Our next question comes from the line of Navin Sahadeo from ICICI Securities.

Navin Sahadeo

Analysts
#140

Yes, just last 2 people are there for the questions. Sir, just 2 questions from my side. So in the initial comments or maybe to the answer to 1 of the questions, you said -- I mean according, you said that the incentives for Meghalaya, though we are like working with the state, but nothing is promised that yet. Is this a new policy or any change in policy for the state or it's -- just let me understand this because other companies, which are automating.

Ashok Bhandari

Executives
#141

Navin, [Foreign Language].

Navin Sahadeo

Analysts
#142

Understood. Understood. Sir, my second question was about the North region. I think some time back, Bangurji in TV interview had said, that they might lose some market share in the north region because of the certain I think upcoming capacity. And -- but this quarter, our volume growth has been definitely like much better than the previous quarters.
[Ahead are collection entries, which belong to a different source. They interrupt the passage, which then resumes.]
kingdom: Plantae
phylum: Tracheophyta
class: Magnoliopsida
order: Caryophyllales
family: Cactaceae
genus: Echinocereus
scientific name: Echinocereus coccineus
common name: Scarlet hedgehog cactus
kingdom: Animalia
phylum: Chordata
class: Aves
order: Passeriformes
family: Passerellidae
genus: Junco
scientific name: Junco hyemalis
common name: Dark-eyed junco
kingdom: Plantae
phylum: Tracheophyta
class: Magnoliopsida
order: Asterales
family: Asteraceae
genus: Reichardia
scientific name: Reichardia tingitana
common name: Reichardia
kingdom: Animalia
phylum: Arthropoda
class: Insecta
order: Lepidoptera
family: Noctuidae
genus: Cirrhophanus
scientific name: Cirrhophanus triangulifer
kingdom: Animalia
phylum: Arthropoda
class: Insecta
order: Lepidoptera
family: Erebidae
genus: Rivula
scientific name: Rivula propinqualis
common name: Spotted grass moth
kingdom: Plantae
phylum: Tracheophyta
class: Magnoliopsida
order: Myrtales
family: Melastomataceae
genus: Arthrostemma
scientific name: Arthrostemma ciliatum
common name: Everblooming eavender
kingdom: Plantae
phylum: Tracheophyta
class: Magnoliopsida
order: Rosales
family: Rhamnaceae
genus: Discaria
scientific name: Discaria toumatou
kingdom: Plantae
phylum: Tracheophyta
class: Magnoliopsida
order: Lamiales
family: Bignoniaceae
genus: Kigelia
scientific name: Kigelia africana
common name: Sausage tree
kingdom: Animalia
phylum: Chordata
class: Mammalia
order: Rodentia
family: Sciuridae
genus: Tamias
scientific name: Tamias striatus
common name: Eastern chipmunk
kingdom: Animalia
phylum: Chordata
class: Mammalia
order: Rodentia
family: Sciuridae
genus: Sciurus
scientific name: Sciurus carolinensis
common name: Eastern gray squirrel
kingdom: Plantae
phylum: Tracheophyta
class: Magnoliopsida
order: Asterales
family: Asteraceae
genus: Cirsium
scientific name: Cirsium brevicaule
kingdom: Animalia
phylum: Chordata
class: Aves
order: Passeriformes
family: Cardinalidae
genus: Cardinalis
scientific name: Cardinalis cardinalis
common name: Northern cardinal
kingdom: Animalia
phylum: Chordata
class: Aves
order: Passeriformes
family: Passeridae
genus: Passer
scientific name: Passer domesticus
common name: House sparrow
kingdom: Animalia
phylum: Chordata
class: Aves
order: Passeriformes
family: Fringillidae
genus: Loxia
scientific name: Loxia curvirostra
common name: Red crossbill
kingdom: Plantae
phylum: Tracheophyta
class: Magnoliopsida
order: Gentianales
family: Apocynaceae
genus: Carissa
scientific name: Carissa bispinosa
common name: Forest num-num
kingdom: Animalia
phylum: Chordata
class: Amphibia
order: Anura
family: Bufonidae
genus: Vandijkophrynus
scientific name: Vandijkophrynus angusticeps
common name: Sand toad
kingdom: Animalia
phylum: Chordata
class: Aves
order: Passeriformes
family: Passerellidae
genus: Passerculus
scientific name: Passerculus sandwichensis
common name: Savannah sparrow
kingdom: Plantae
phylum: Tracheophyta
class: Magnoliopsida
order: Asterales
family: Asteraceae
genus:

And also the strategy is very consciously towards focusing on volumes. -- now that we have...

Ashok Bhandari

Executives
#143

[Foreign Language]. No, I said that we sacrificed volume to reach a price point. And once we reach that price point, and it became acceptable to all, we sold as much as we could, sir. So how volume rate is correct. How very volume at is curation [Foreign Language]. It is not that we are reinventing the equation, when do our volume to volume. Profitability is our main concern. We remain focused on profitability. [Foreign Language]. Navin, are we through.

Navin Sahadeo

Analysts
#144

Yes, we can conclude that one. Can you please go ahead.

Operator

Operator
#145

that was the last question for today. I now hand the conference over to the management for the closing remarks. Thank you, and over to you, team.

Neeraj Akhoury

Executives
#146

Thank you, everybody. Thanks for this -- for the call, and thank you for participating. Be rest assured that despite all the numbers that we have shared -- and thank you for wishing us well on this 11% volume growth. Many things will continue to unfold in jury cement. We will continue to sharpen our approach and focus on cost. We'll also continue to work on our premium products. As you have seen, we have now crossed 22%. Up by about 40% from 15% to 22%, yes.

Unknown Executive

Executives
#147

140% there is an increase in the sale in last 2 years, from 9% to 22%.

Neeraj Akhoury

Executives
#148

The 9% to 22%. So we are doing everything possible on using all the levers, be it on the cost of edotherevenue side. better performance in the coming quarters. In China, whatever is the macroeconomic conditions will be impacted. But within those conditions, Shree will do its best to continue to deliver some superior results. Thank you, everybody, and have a very good evening. Bye-bye.

Operator

Operator
#149

Thank you, so much sir. Ladies and gentlemen, on behalf of ICC Securities Limited, that concludes this conference. Thank you for joining us, and you may now disconnect your lines. Thank you.